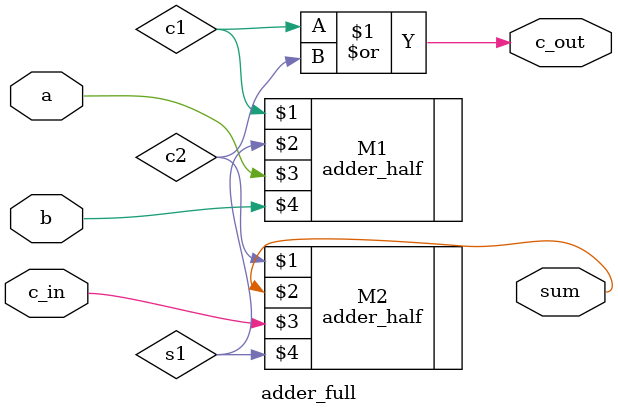
<source format=v>
`timescale 1ns / 1ps


module adder_full(output c_out, sum, input a, b, c_in );
wire s1, c1, c2;

adder_half M1 (c1, s1, a, b);
adder_half M2 (c2, sum, c_in, s1);
or(c_out, c1, c2);

endmodule

</source>
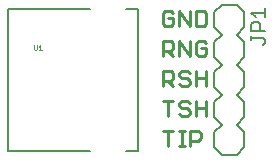
<source format=gbr>
G04 EAGLE Gerber RS-274X export*
G75*
%MOMM*%
%FSLAX34Y34*%
%LPD*%
%INSilkscreen Top*%
%IPPOS*%
%AMOC8*
5,1,8,0,0,1.08239X$1,22.5*%
G01*
%ADD10C,0.228600*%
%ADD11C,0.203200*%
%ADD12C,0.025400*%
%ADD13C,0.127000*%


D10*
X143136Y132597D02*
X140976Y134758D01*
X136654Y134758D01*
X134493Y132597D01*
X134493Y123954D01*
X136654Y121793D01*
X140976Y121793D01*
X143136Y123954D01*
X143136Y128276D01*
X138815Y128276D01*
X148526Y134758D02*
X148526Y121793D01*
X157169Y121793D02*
X148526Y134758D01*
X157169Y134758D02*
X157169Y121793D01*
X162559Y121793D02*
X162559Y134758D01*
X162559Y121793D02*
X169041Y121793D01*
X171202Y123954D01*
X171202Y132597D01*
X169041Y134758D01*
X162559Y134758D01*
X134493Y109358D02*
X134493Y96393D01*
X134493Y109358D02*
X140976Y109358D01*
X143136Y107197D01*
X143136Y102876D01*
X140976Y100715D01*
X134493Y100715D01*
X138815Y100715D02*
X143136Y96393D01*
X148526Y96393D02*
X148526Y109358D01*
X157169Y96393D01*
X157169Y109358D01*
X169041Y109358D02*
X171202Y107197D01*
X169041Y109358D02*
X164719Y109358D01*
X162559Y107197D01*
X162559Y98554D01*
X164719Y96393D01*
X169041Y96393D01*
X171202Y98554D01*
X171202Y102876D01*
X166880Y102876D01*
X138815Y33158D02*
X138815Y20193D01*
X134493Y33158D02*
X143136Y33158D01*
X148526Y20193D02*
X152847Y20193D01*
X150687Y20193D02*
X150687Y33158D01*
X152847Y33158D02*
X148526Y33158D01*
X157881Y33158D02*
X157881Y20193D01*
X157881Y33158D02*
X164364Y33158D01*
X166524Y30997D01*
X166524Y26676D01*
X164364Y24515D01*
X157881Y24515D01*
X134493Y70993D02*
X134493Y83958D01*
X140976Y83958D01*
X143136Y81797D01*
X143136Y77476D01*
X140976Y75315D01*
X134493Y75315D01*
X138815Y75315D02*
X143136Y70993D01*
X155008Y83958D02*
X157169Y81797D01*
X155008Y83958D02*
X150687Y83958D01*
X148526Y81797D01*
X148526Y79636D01*
X150687Y77476D01*
X155008Y77476D01*
X157169Y75315D01*
X157169Y73154D01*
X155008Y70993D01*
X150687Y70993D01*
X148526Y73154D01*
X162559Y70993D02*
X162559Y83958D01*
X162559Y77476D02*
X171202Y77476D01*
X171202Y83958D02*
X171202Y70993D01*
X138815Y58558D02*
X138815Y45593D01*
X134493Y58558D02*
X143136Y58558D01*
X155008Y58558D02*
X157169Y56397D01*
X155008Y58558D02*
X150687Y58558D01*
X148526Y56397D01*
X148526Y54236D01*
X150687Y52076D01*
X155008Y52076D01*
X157169Y49915D01*
X157169Y47754D01*
X155008Y45593D01*
X150687Y45593D01*
X148526Y47754D01*
X162559Y45593D02*
X162559Y58558D01*
X162559Y52076D02*
X171202Y52076D01*
X171202Y58558D02*
X171202Y45593D01*
D11*
X113100Y16200D02*
X113100Y136200D01*
X73100Y136200D02*
X3100Y136200D01*
X103100Y136200D02*
X113100Y136200D01*
X3100Y136200D02*
X3100Y16200D01*
X73100Y16200D01*
X103100Y16200D02*
X113100Y16200D01*
D12*
X25527Y102363D02*
X25527Y105540D01*
X25527Y102363D02*
X26163Y101727D01*
X27434Y101727D01*
X28069Y102363D01*
X28069Y105540D01*
X29269Y104269D02*
X30540Y105540D01*
X30540Y101727D01*
X29269Y101727D02*
X31811Y101727D01*
D11*
X203200Y57150D02*
X203200Y44450D01*
X196850Y38100D01*
X184150Y38100D02*
X177800Y44450D01*
X196850Y38100D02*
X203200Y31750D01*
X203200Y19050D01*
X196850Y12700D01*
X184150Y12700D02*
X177800Y19050D01*
X177800Y31750D01*
X184150Y38100D01*
X203200Y82550D02*
X196850Y88900D01*
X203200Y82550D02*
X203200Y69850D01*
X196850Y63500D01*
X184150Y63500D02*
X177800Y69850D01*
X177800Y82550D01*
X184150Y88900D01*
X196850Y63500D02*
X203200Y57150D01*
X184150Y63500D02*
X177800Y57150D01*
X177800Y44450D01*
X203200Y120650D02*
X203200Y133350D01*
X203200Y120650D02*
X196850Y114300D01*
X184150Y114300D02*
X177800Y120650D01*
X196850Y114300D02*
X203200Y107950D01*
X203200Y95250D01*
X196850Y88900D01*
X184150Y88900D02*
X177800Y95250D01*
X177800Y107950D01*
X184150Y114300D01*
X184150Y139700D02*
X196850Y139700D01*
X203200Y133350D01*
X184150Y139700D02*
X177800Y133350D01*
X177800Y120650D01*
X184150Y12700D02*
X196850Y12700D01*
D13*
X218946Y106015D02*
X220853Y107922D01*
X220853Y109828D01*
X218946Y111735D01*
X209413Y111735D01*
X209413Y109828D02*
X209413Y113642D01*
X209413Y117709D02*
X220853Y117709D01*
X209413Y117709D02*
X209413Y123429D01*
X211320Y125336D01*
X215133Y125336D01*
X217040Y123429D01*
X217040Y117709D01*
X213227Y129403D02*
X209413Y133216D01*
X220853Y133216D01*
X220853Y129403D02*
X220853Y137029D01*
M02*

</source>
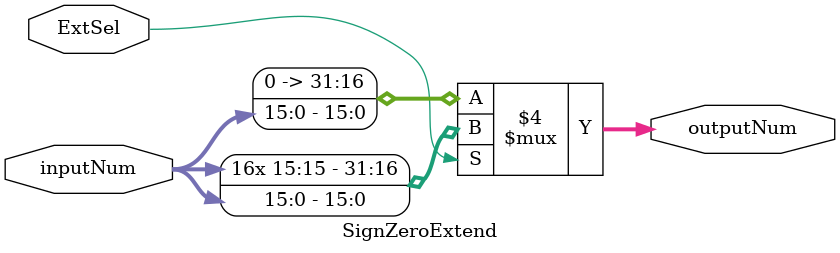
<source format=v>
`timescale 1ns / 1ps

module SignZeroExtend(
	 ExtSel,
	 inputNum,
	 outputNum
);

	input ExtSel;
	input wire[15:0] inputNum;
	output reg[31:0] outputNum;

	initial begin
		outputNum = 0;
	end

	always @ (ExtSel or  inputNum)begin 
		if(ExtSel)begin
			outputNum = {{16{inputNum[15]}}, inputNum[15:0]};
		end
		else begin
		  outputNum = {{16{1'b0}},inputNum[15:0]};
		end
	end

endmodule

</source>
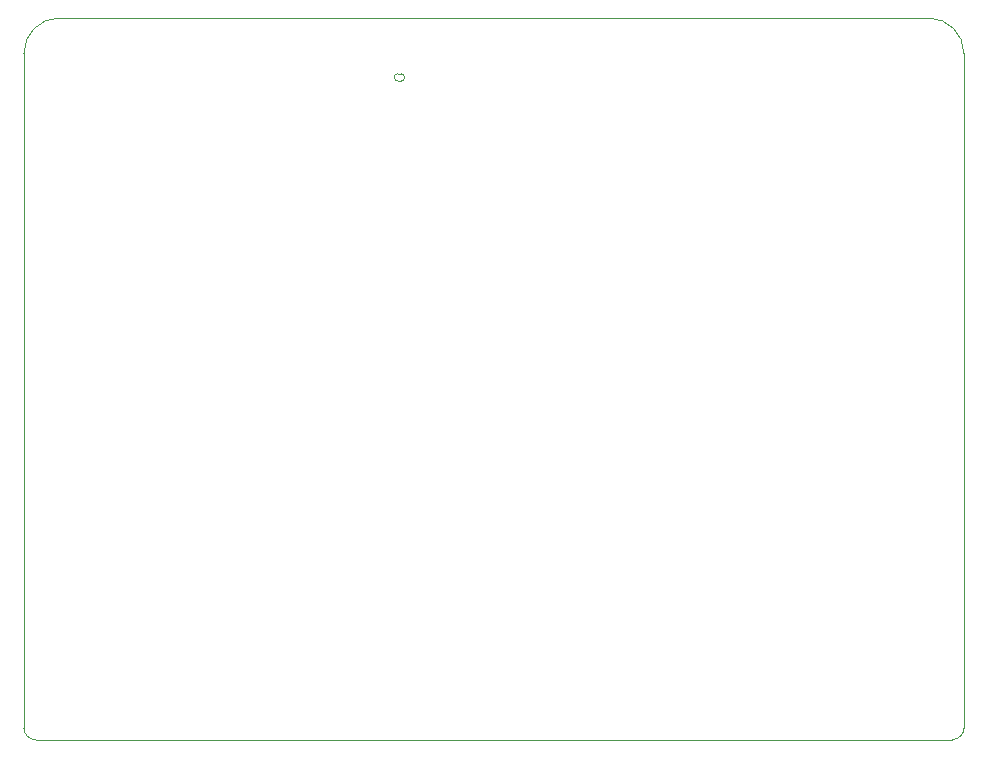
<source format=gbr>
%TF.GenerationSoftware,KiCad,Pcbnew,(5.1.9-0-10_14)*%
%TF.CreationDate,2021-03-23T22:47:06-06:00*%
%TF.ProjectId,macropad,6d616372-6f70-4616-942e-6b696361645f,rev?*%
%TF.SameCoordinates,Original*%
%TF.FileFunction,Profile,NP*%
%FSLAX46Y46*%
G04 Gerber Fmt 4.6, Leading zero omitted, Abs format (unit mm)*
G04 Created by KiCad (PCBNEW (5.1.9-0-10_14)) date 2021-03-23 22:47:06*
%MOMM*%
%LPD*%
G01*
G04 APERTURE LIST*
%TA.AperFunction,Profile*%
%ADD10C,0.050000*%
%TD*%
%TA.AperFunction,Profile*%
%ADD11C,0.100000*%
%TD*%
G04 APERTURE END LIST*
D10*
X118925000Y-115625000D02*
X118925000Y-58525000D01*
X118925000Y-58525000D02*
G75*
G02*
X121925000Y-55525000I3000000J0D01*
G01*
X195525000Y-55525000D02*
G75*
G02*
X198525000Y-58525000I0J-3000000D01*
G01*
X198525000Y-115625000D02*
G75*
G02*
X197525000Y-116625000I-1000000J0D01*
G01*
X119925000Y-116625000D02*
G75*
G02*
X118925000Y-115625000I0J1000000D01*
G01*
X195525000Y-55525000D02*
X121925000Y-55525000D01*
X198525000Y-115625000D02*
X198525000Y-58525000D01*
X119925000Y-116625000D02*
X197525000Y-116625000D01*
D11*
%TO.C,J1*%
X150600000Y-60240000D02*
X150850000Y-60240000D01*
X150850000Y-60870000D02*
X150600000Y-60870000D01*
X151165000Y-60555000D02*
G75*
G02*
X150850000Y-60870000I-315000J0D01*
G01*
X150850000Y-60240000D02*
G75*
G02*
X151165000Y-60555000I0J-315000D01*
G01*
X150285000Y-60555000D02*
G75*
G02*
X150600000Y-60240000I315000J0D01*
G01*
X150600000Y-60870000D02*
G75*
G02*
X150285000Y-60555000I0J315000D01*
G01*
%TD*%
M02*

</source>
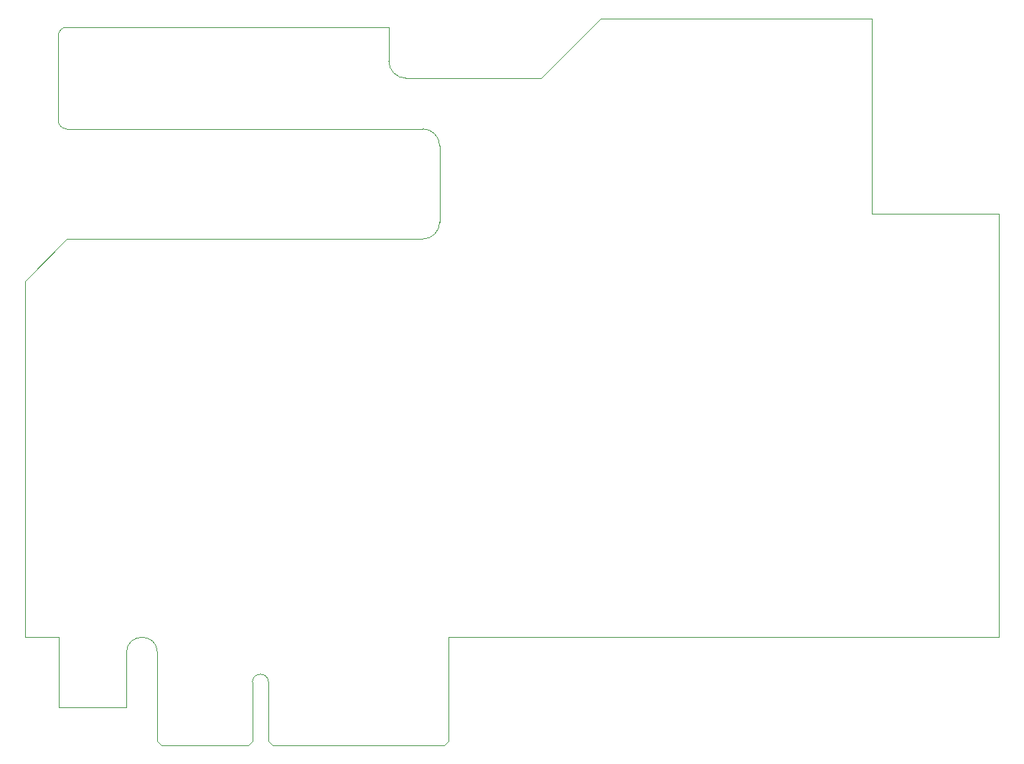
<source format=gbr>
%TF.GenerationSoftware,KiCad,Pcbnew,5.1.5*%
%TF.CreationDate,2020-03-19T15:27:56+01:00*%
%TF.ProjectId,PCIe-Adapter,50434965-2d41-4646-9170-7465722e6b69,rev?*%
%TF.SameCoordinates,Original*%
%TF.FileFunction,Profile,NP*%
%FSLAX46Y46*%
G04 Gerber Fmt 4.6, Leading zero omitted, Abs format (unit mm)*
G04 Created by KiCad (PCBNEW 5.1.5) date 2020-03-19 15:27:56*
%MOMM*%
%LPD*%
G04 APERTURE LIST*
%ADD10C,0.100000*%
G04 APERTURE END LIST*
D10*
X126650000Y-47150000D02*
X120650000Y-47150000D01*
X119650000Y-48150000D02*
G75*
G02X120651249Y-47148751I1001249J0D01*
G01*
X119650000Y-58150000D02*
X119650000Y-48150000D01*
X120650000Y-59150000D02*
G75*
G02X119650000Y-58150000I0J1000000D01*
G01*
X126650000Y-59150000D02*
X120650000Y-59150000D01*
X164650000Y-70150000D02*
G75*
G02X162650000Y-72150000I-2000000J0D01*
G01*
X160650000Y-53150000D02*
G75*
G02X158650000Y-51150000I0J2000000D01*
G01*
X162650000Y-59150000D02*
G75*
G02X164650000Y-61150000I0J-2000000D01*
G01*
X115700000Y-77100000D02*
X115700000Y-77150000D01*
X120650000Y-72150000D02*
X115700000Y-77100000D01*
X162650000Y-72150000D02*
X120650000Y-72150000D01*
X164650000Y-61150000D02*
X164650000Y-70150000D01*
X126650000Y-59150000D02*
X162650000Y-59150000D01*
X158650000Y-47150000D02*
X126650000Y-47150000D01*
X158650000Y-51150000D02*
X158650000Y-47150000D01*
X176650000Y-53150000D02*
X160650000Y-53150000D01*
X183650000Y-46150000D02*
X176650000Y-53150000D01*
X215650000Y-46150000D02*
X183650000Y-46150000D01*
X215650000Y-69150000D02*
X215650000Y-46150000D01*
X230650000Y-69150000D02*
X215650000Y-69150000D01*
X230650000Y-119150000D02*
X230650000Y-69150000D01*
X165650000Y-119150000D02*
X230650000Y-119150000D01*
X115700000Y-119150000D02*
X115700000Y-77150000D01*
X119700000Y-119150000D02*
X115700000Y-119150000D01*
X119700000Y-127400000D02*
X119700000Y-119150000D01*
X165650000Y-123510000D02*
X165650000Y-119150000D01*
X127700000Y-127400000D02*
X119700000Y-127400000D01*
X127700000Y-120975000D02*
X127700000Y-127400000D01*
X131350000Y-123510000D02*
X131350000Y-120975000D01*
X127700000Y-120975000D02*
G75*
G02X131350000Y-120975000I1825000J0D01*
G01*
X142550000Y-124460000D02*
G75*
G02X144450000Y-124460000I950000J0D01*
G01*
X165650000Y-131410000D02*
X165150000Y-131910000D01*
X144450000Y-131410000D02*
X144950000Y-131910000D01*
X142550000Y-131410000D02*
X142050000Y-131910000D01*
X131350000Y-131410000D02*
X131850000Y-131910000D01*
X144950000Y-131910000D02*
X165150000Y-131910000D01*
X165650000Y-123510000D02*
X165650000Y-131410000D01*
X131850000Y-131910000D02*
X142050000Y-131910000D01*
X131350000Y-123510000D02*
X131350000Y-131410000D01*
X144450000Y-124460000D02*
X144450000Y-131410000D01*
X142550000Y-124460000D02*
X142550000Y-131410000D01*
M02*

</source>
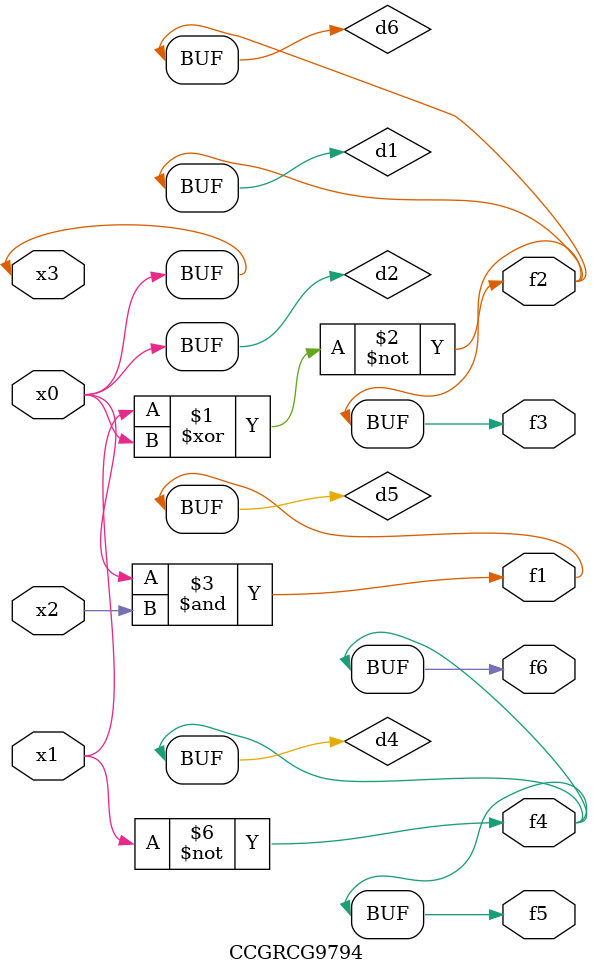
<source format=v>
module CCGRCG9794(
	input x0, x1, x2, x3,
	output f1, f2, f3, f4, f5, f6
);

	wire d1, d2, d3, d4, d5, d6;

	xnor (d1, x1, x3);
	buf (d2, x0, x3);
	nand (d3, x0, x2);
	not (d4, x1);
	nand (d5, d3);
	or (d6, d1);
	assign f1 = d5;
	assign f2 = d6;
	assign f3 = d6;
	assign f4 = d4;
	assign f5 = d4;
	assign f6 = d4;
endmodule

</source>
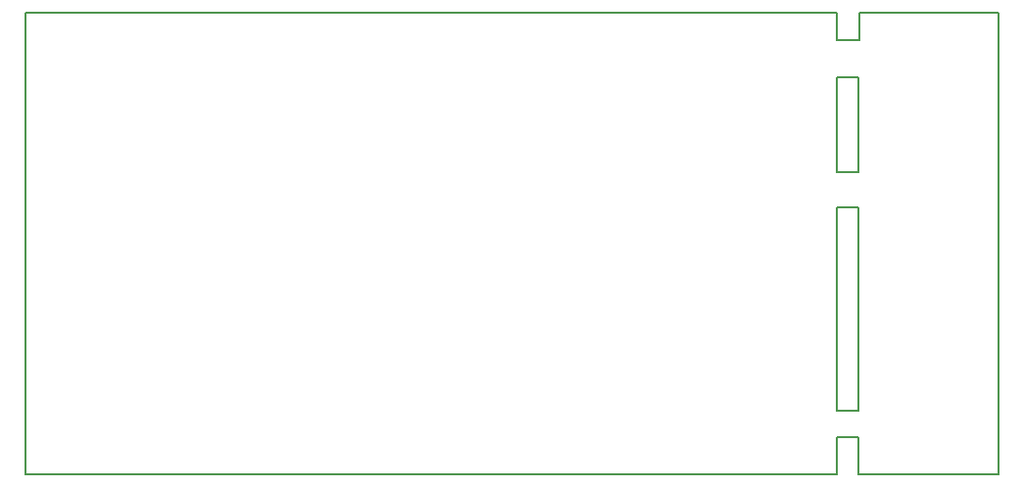
<source format=gbr>
%TF.GenerationSoftware,KiCad,Pcbnew,(5.1.2)-1*%
%TF.CreationDate,2019-05-30T14:12:01+02:00*%
%TF.ProjectId,LEOLED_rev1,4c454f4c-4544-45f7-9265-76312e6b6963,1*%
%TF.SameCoordinates,Original*%
%TF.FileFunction,Profile,NP*%
%FSLAX46Y46*%
G04 Gerber Fmt 4.6, Leading zero omitted, Abs format (unit mm)*
G04 Created by KiCad (PCBNEW (5.1.2)-1) date 2019-05-30 14:12:01*
%MOMM*%
%LPD*%
G04 APERTURE LIST*
%ADD10C,0.150000*%
G04 APERTURE END LIST*
D10*
X72000000Y0D02*
X84100000Y0D01*
X72000000Y3200000D02*
X72000000Y0D01*
X70100000Y3200000D02*
X72000000Y3200000D01*
X70100000Y3200000D02*
X70100000Y0D01*
X70100000Y5500000D02*
X70100000Y23100000D01*
X72000000Y5500000D02*
X70100000Y5500000D01*
X72000000Y23100000D02*
X72000000Y5500000D01*
X70100000Y23100000D02*
X72000000Y23100000D01*
X84100000Y40000000D02*
X72100000Y40000000D01*
X70100000Y40000000D02*
X70100000Y37600000D01*
X72100000Y37600000D02*
X72100000Y40000000D01*
X70100000Y37600000D02*
X72100000Y37600000D01*
X70100000Y34400000D02*
X70100000Y33500000D01*
X72000000Y34400000D02*
X70100000Y34400000D01*
X72000000Y26200000D02*
X72000000Y34400000D01*
X70100000Y26200000D02*
X72000000Y26200000D01*
X70100000Y33500000D02*
X70100000Y26200000D01*
X70100000Y40000000D02*
X0Y40000000D01*
X84100000Y0D02*
X84100000Y40000000D01*
X0Y0D02*
X70100000Y0D01*
X0Y40000000D02*
X0Y0D01*
M02*

</source>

**Your objective**. Using the records above, write out exactly the lines between the one holding "X169041Y121793D01*" and the one holding "X148526Y20193D02*", inclusive; leave everything else out.

**Solved problem**.
X169041Y121793D01*
X171202Y123954D01*
X171202Y132597D01*
X169041Y134758D01*
X162559Y134758D01*
X134493Y109358D02*
X134493Y96393D01*
X134493Y109358D02*
X140976Y109358D01*
X143136Y107197D01*
X143136Y102876D01*
X140976Y100715D01*
X134493Y100715D01*
X138815Y100715D02*
X143136Y96393D01*
X148526Y96393D02*
X148526Y109358D01*
X157169Y96393D01*
X157169Y109358D01*
X169041Y109358D02*
X171202Y107197D01*
X169041Y109358D02*
X164719Y109358D01*
X162559Y107197D01*
X162559Y98554D01*
X164719Y96393D01*
X169041Y96393D01*
X171202Y98554D01*
X171202Y102876D01*
X166880Y102876D01*
X138815Y33158D02*
X138815Y20193D01*
X134493Y33158D02*
X143136Y33158D01*
X148526Y20193D02*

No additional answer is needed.